* Problem to work on: Copy out each line of the data that includes the string "from".

* Available data:
* * * * * * * * *
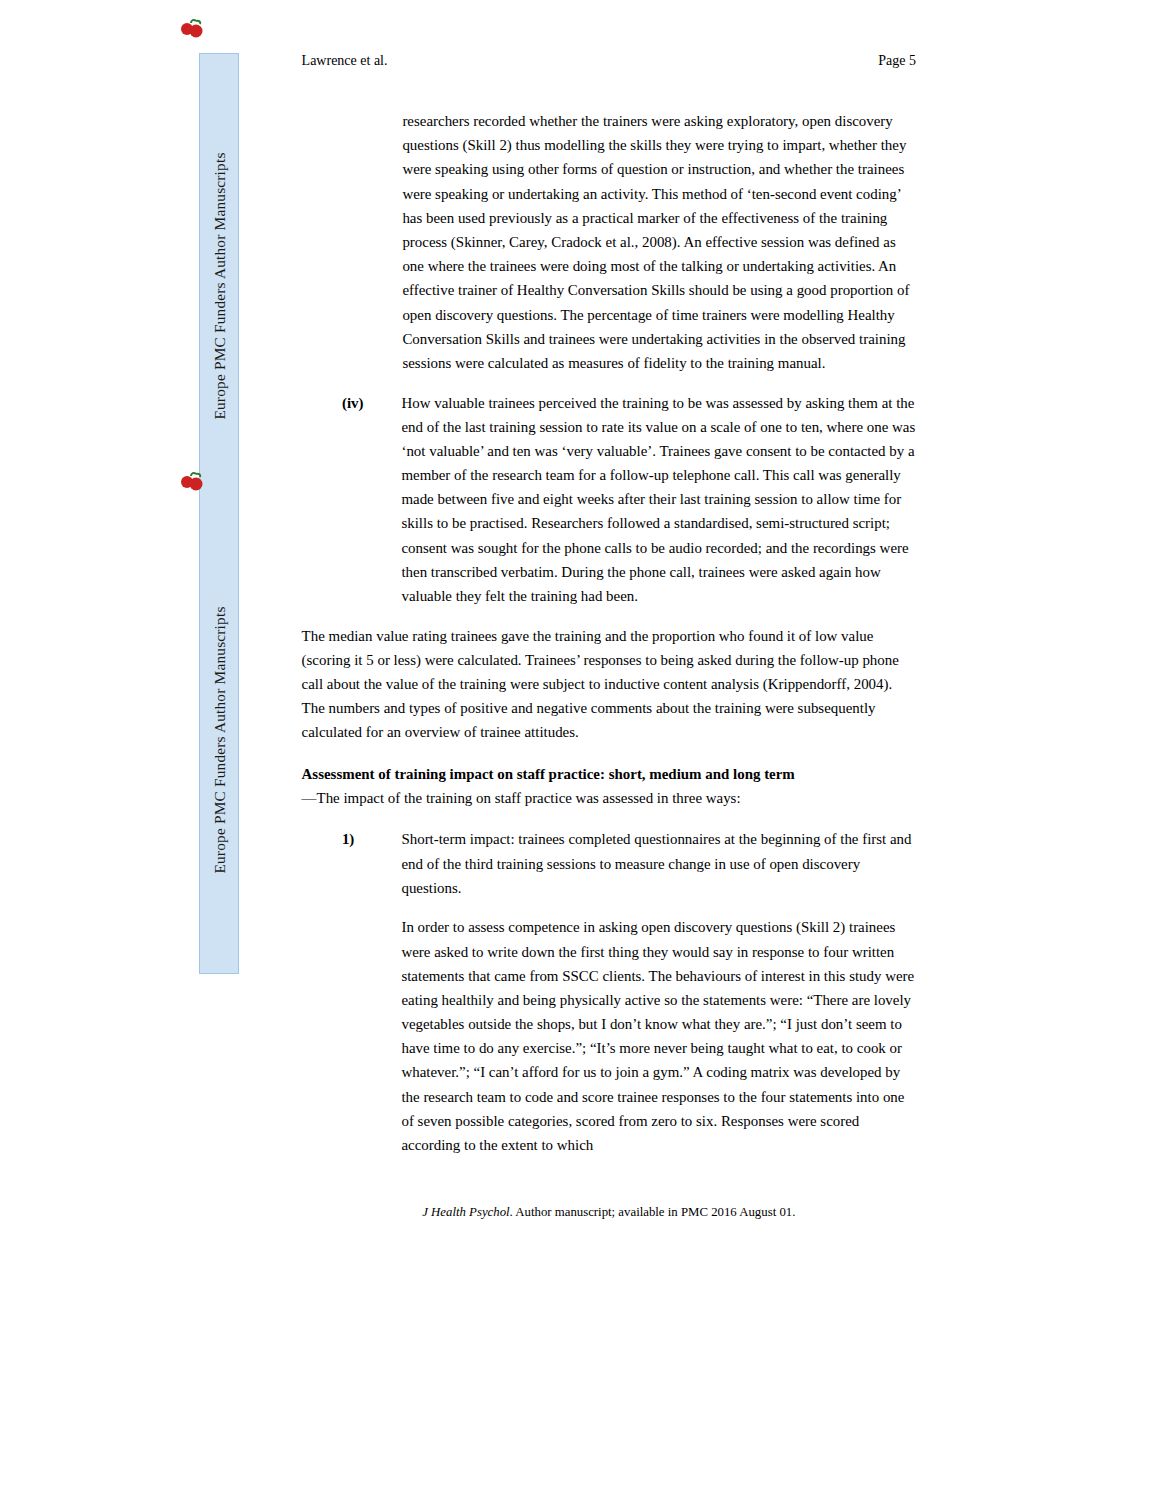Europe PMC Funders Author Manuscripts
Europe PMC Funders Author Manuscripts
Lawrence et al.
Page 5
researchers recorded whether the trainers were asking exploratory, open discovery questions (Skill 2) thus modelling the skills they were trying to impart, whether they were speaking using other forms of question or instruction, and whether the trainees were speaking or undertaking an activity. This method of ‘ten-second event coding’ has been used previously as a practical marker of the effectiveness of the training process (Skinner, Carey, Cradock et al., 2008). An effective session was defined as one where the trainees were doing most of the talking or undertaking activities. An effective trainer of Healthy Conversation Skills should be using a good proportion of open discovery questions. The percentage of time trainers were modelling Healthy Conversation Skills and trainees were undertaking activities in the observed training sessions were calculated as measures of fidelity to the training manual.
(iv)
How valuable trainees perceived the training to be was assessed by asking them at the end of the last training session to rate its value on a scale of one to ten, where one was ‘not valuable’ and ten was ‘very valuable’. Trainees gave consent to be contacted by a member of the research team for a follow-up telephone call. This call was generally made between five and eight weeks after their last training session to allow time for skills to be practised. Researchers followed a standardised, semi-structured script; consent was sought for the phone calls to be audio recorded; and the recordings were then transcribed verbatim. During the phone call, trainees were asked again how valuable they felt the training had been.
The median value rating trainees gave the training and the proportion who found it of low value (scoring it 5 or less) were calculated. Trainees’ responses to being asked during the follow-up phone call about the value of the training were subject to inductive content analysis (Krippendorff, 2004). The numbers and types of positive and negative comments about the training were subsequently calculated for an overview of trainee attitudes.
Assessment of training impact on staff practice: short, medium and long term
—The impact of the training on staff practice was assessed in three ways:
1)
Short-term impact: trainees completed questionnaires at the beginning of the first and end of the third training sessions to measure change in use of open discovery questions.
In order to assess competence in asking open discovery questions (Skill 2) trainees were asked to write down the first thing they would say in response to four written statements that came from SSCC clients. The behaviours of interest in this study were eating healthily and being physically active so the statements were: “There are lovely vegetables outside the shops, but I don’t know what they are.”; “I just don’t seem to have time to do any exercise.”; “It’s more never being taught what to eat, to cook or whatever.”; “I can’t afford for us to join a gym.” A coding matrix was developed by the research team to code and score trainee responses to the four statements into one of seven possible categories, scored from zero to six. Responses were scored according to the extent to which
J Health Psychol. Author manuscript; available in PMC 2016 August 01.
* * * * * * * * *
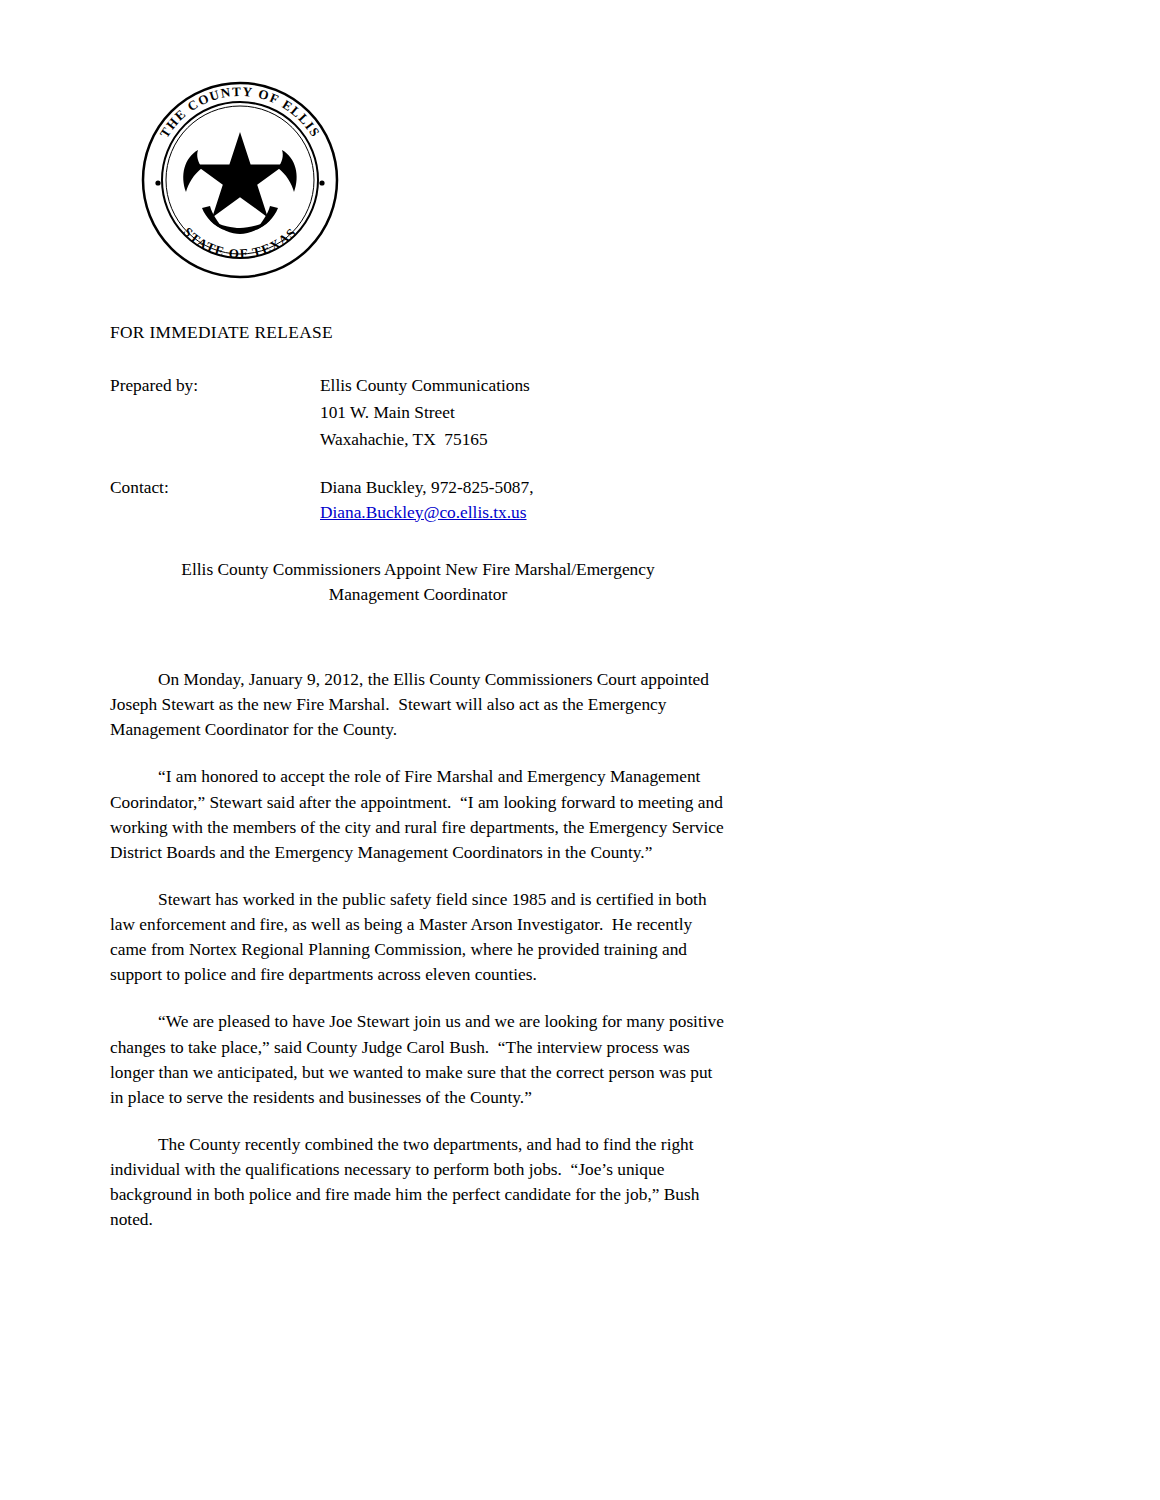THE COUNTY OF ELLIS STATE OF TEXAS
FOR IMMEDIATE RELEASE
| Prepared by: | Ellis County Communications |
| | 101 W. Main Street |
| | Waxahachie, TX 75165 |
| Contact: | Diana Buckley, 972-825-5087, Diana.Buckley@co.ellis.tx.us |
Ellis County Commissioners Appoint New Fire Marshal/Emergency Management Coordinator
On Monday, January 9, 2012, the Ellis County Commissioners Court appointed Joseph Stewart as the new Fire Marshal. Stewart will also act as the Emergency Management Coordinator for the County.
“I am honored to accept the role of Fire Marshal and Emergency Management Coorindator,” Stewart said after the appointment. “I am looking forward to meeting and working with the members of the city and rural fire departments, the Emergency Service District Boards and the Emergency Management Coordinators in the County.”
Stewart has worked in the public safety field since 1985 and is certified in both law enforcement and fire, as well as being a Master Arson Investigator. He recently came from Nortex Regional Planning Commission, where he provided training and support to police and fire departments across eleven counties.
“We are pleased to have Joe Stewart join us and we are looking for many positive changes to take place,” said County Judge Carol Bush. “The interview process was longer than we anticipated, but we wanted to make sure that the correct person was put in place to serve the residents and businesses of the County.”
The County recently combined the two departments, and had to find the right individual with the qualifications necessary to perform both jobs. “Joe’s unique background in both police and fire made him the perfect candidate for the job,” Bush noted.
* * * * * * * * *
* Written answer:
In order to assess competence in asking open discovery questions (Skill 2) trainees were asked to write down the first thing they would say in response to four written statements that came from SSCC clients. The behaviours of interest in this study were eating healthily and being physically active so the statements were: “There are lovely vegetables outside the shops, but I don’t know what they are.”; “I just don’t seem to have time to do any exercise.”; “It’s more never being taught what to eat, to cook or whatever.”; “I can’t afford for us to join a gym.” A coding matrix was developed by the research team to code and score trainee responses to the four statements into one of seven possible categories, scored from zero to six. Responses were scored according to the extent to which
Stewart has worked in the public safety field since 1985 and is certified in both law enforcement and fire, as well as being a Master Arson Investigator. He recently came from Nortex Regional Planning Commission, where he provided training and support to police and fire departments across eleven counties.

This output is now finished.